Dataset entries
▬▬▬▬▬▬

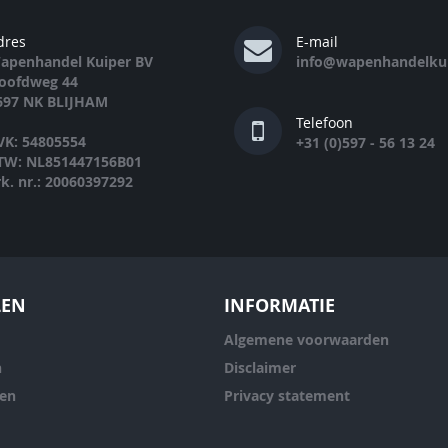
dres
E-mail
apenhandel Kuiper BV
info@wapenhandelkui
oofdweg 44
697 NK BLIJHAM
Telefoon
VK: 54805554
+31 (0)597 - 56 13 24
TW: NL851447156B01
rk. nr.: 20060397292
LEN
INFORMATIE
Algemene voorwaarden
n
Disclaimer
ren
Privacy statement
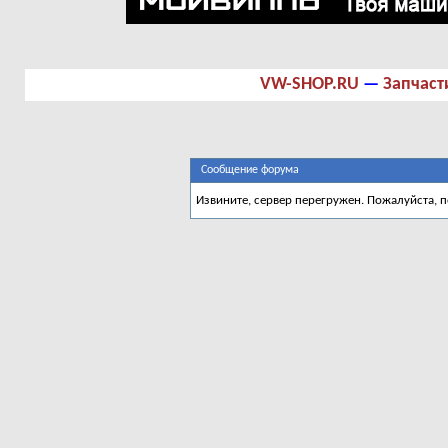
VW-SHOP.RU
—
Запчаст
Сообщение форума
Извините, сервер перегружен. Пожалуйста, 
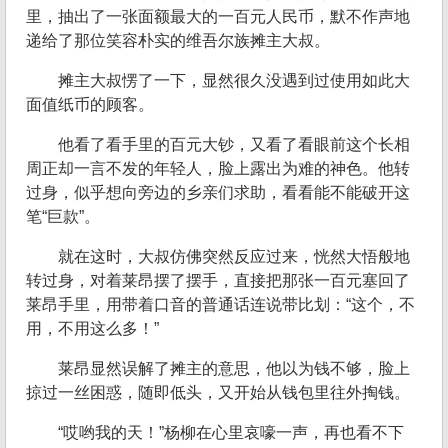
里，抽出了一张面额最大的一百元人民币，默不作声地
递给了那位笑容朴实的维吾尔族摊主大叔。
摊主大叔愣了一下，显然很久没遇到过使用如此大
面值纸币的顾客。
他看了看手里的百元大钞，又看了看眼前这个长相
周正却一言不发的年轻人，脸上露出为难的神色。他转
过身，似乎想向旁边的乡亲们求助，看看能不能破开这
笔“巨款”。
就在这时，大叔仿佛突然反应过来，恍然大悟般地
转过身，对着莱昂摆了摆手，直接把那张一百元塞回了
莱昂手里，用带着口音的普通话连说带比划：“这个，不
用，不用这么多！”
莱昂显然误解了摊主的意思，他以为钱不够，脸上
掠过一丝困惑，随即低头，又开始从钱包里往外掏钱。
“哎哟我的天！”杨柳在心里哀嚎一声，再也看不下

▬▬▬▬▬▬

→ Prompt
Rewrite all of the rows above with "Telefoon" changed to "Tel." and every other line left as it is. Omit the pictures from your answer.

→ Response
dres
E-mail
apenhandel Kuiper BV
info@wapenhandelkui
oofdweg 44
697 NK BLIJHAM
Tel.
VK: 54805554
+31 (0)597 - 56 13 24
TW: NL851447156B01
rk. nr.: 20060397292
LEN
INFORMATIE
Algemene voorwaarden
n
Disclaimer
ren
Privacy statement
VW-SHOP.RU
—
Запчаст
Сообщение форума
Извините, сервер перегружен. Пожалуйста, 
里，抽出了一张面额最大的一百元人民币，默不作声地
递给了那位笑容朴实的维吾尔族摊主大叔。
摊主大叔愣了一下，显然很久没遇到过使用如此大
面值纸币的顾客。
他看了看手里的百元大钞，又看了看眼前这个长相
周正却一言不发的年轻人，脸上露出为难的神色。他转
过身，似乎想向旁边的乡亲们求助，看看能不能破开这
笔“巨款”。
就在这时，大叔仿佛突然反应过来，恍然大悟般地
转过身，对着莱昂摆了摆手，直接把那张一百元塞回了
莱昂手里，用带着口音的普通话连说带比划：“这个，不
用，不用这么多！”
莱昂显然误解了摊主的意思，他以为钱不够，脸上
掠过一丝困惑，随即低头，又开始从钱包里往外掏钱。
“哎哟我的天！”杨柳在心里哀嚎一声，再也看不下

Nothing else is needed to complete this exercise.